I am using the following to check for (internet) connection errors in my spider.py:
def start_requests(self):
    for url in self.start_urls:
        yield scrapy.Request(url, callback=self.parse, errback=self.handle_error)
def handle_error(self, failure):
    if failure.check(DNSLookupError):   # or failure.check(UnknownHostError):
        request = failure.request
        self.logger.error('DNSLookupError on: %s', request.url)
        print("\nDNS Error! Please check your internet connection!\n")
    elif failure.check(HttpError):
        response = failure.value.response
        self.logger.error('HttpError on: %s', response.url)
    print('\nSpider closed because of Connection issues!\n')
    raise CloseSpider('Because of Connection issues!')
    ...
However, when the spider runs and the connection is down, I still get a Traceback (most recent call last): messages. I would like to get rid of this by handling the error and shutting down the spider properly.
The output I get is:
2018-10-11 12:52:15 [NewAds] ERROR: DNSLookupError on: https://x.com
DNS Error! Please check your internet connection!
2018-10-11 12:52:15 [scrapy.core.scraper] ERROR: Error downloading <GET https://x.com>
Traceback (most recent call last):
  File "/usr/lib/python3.6/site-packages/twisted/internet/defer.py", line 1384, in _inlineCallbacks
    result = result.throwExceptionIntoGenerator(g)

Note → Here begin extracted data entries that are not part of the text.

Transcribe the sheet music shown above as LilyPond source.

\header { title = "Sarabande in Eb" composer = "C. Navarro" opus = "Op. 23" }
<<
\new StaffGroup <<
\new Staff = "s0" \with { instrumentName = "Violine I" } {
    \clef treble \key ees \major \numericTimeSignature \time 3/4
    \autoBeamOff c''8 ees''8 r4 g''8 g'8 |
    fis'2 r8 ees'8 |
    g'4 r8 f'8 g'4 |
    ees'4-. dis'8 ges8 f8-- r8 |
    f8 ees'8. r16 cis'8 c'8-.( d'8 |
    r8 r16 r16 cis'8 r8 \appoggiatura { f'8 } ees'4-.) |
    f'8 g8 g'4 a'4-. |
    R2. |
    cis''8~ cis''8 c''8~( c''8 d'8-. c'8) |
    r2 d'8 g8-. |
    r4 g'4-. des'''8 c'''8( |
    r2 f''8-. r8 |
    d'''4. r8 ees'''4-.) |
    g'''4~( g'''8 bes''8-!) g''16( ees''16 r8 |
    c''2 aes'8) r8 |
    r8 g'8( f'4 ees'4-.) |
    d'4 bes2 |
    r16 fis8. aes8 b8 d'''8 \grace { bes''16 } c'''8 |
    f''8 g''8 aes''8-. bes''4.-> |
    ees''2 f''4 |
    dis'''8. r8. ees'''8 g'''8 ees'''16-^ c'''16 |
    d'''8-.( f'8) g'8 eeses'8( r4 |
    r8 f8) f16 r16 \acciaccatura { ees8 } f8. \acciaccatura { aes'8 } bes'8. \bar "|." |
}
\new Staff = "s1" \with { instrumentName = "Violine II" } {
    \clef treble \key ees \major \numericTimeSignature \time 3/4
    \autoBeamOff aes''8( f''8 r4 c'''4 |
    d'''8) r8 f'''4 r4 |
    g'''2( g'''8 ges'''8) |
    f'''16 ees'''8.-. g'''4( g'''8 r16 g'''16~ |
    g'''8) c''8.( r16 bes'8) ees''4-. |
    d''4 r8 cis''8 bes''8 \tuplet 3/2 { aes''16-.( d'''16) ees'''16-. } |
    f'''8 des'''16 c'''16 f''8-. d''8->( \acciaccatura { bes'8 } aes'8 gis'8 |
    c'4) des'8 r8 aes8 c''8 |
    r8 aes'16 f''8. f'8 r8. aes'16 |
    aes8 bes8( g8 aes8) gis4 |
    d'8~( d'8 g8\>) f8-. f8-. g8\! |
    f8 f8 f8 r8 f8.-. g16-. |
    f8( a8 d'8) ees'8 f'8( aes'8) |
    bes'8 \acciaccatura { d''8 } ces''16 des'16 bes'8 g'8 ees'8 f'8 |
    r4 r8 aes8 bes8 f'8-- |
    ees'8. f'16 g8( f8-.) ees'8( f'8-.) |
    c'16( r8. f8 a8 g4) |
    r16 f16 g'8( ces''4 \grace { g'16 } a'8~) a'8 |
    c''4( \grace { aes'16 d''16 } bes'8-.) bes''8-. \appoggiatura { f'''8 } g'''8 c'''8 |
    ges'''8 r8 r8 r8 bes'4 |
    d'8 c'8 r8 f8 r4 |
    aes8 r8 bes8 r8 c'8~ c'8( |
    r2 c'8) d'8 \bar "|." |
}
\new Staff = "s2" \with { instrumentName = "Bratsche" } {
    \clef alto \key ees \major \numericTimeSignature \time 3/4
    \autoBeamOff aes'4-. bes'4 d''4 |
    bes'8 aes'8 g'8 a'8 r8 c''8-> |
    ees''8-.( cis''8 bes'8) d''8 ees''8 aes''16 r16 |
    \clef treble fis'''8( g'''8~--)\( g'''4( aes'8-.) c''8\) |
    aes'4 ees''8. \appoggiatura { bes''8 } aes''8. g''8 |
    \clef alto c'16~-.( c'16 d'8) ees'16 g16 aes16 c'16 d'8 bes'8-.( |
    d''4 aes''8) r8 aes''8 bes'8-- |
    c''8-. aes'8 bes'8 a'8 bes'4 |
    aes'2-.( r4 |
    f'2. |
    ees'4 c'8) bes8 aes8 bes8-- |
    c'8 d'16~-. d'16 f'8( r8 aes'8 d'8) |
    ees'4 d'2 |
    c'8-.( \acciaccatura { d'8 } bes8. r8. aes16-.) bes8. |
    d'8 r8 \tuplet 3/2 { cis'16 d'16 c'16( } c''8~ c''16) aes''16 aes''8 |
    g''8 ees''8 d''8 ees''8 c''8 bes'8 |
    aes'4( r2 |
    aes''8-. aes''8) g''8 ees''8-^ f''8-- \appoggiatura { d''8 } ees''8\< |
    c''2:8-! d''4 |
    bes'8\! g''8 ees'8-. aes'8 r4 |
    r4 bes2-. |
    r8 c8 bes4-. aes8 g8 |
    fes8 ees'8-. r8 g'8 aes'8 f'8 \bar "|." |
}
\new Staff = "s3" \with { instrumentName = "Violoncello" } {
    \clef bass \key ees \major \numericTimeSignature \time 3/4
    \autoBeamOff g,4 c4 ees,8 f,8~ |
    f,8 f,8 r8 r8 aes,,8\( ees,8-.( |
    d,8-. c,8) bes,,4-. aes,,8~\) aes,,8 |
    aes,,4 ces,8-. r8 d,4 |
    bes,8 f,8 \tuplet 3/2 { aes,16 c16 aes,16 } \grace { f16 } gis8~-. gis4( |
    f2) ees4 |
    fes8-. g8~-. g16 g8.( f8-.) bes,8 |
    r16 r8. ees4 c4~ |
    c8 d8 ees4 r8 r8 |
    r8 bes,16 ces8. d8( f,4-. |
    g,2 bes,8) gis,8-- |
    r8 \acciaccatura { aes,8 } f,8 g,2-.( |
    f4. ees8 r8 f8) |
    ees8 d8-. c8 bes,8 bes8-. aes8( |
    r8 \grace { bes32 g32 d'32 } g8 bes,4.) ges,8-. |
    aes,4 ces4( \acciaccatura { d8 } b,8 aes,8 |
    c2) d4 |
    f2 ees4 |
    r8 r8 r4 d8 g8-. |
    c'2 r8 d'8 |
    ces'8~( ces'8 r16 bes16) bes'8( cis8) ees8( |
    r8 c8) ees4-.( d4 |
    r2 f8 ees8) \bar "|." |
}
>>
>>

  File "/usr/lib/python3.6/site-packages/twisted/python/failure.py", line 408, in throwExceptionIntoGenerator
    return g.throw(self.type, self.value, self.tb)
  File "/usr/lib/python3.6/site-packages/scrapy/core/downloader/middleware.py", line 43, in process_request
    defer.returnValue((yield download_func(request=request,spider=spider)))
  File "/usr/lib/python3.6/site-packages/twisted/internet/defer.py", line 653, in _runCallbacks
    current.result = callback(current.result, *args, **kw)
  File "/usr/lib/python3.6/site-packages/twisted/internet/endpoints.py", line 954, in startConnectionAttempts
    "no results for hostname lookup: {}".format(self._hostStr)
twisted.internet.error.DNSLookupError: DNS lookup failed: no results for hostname lookup: x.com.
From this you can notice the following:
- I am able to partially handle the (first?) DNSLookupErrorerror, but...
- shutting down the spider does not seem fast enough so the spider continue to try to download the URL, causing a different error (ERROR: Error downloading).
- possibly causing a 2nd error: twisted.internet.error.DNSLookupError:?
How can I handle [scrapy.core.scraper] ERROR: Error downloading and make sure the spider get shut down properly?
(Or: How can I check internet connection on spider startup?)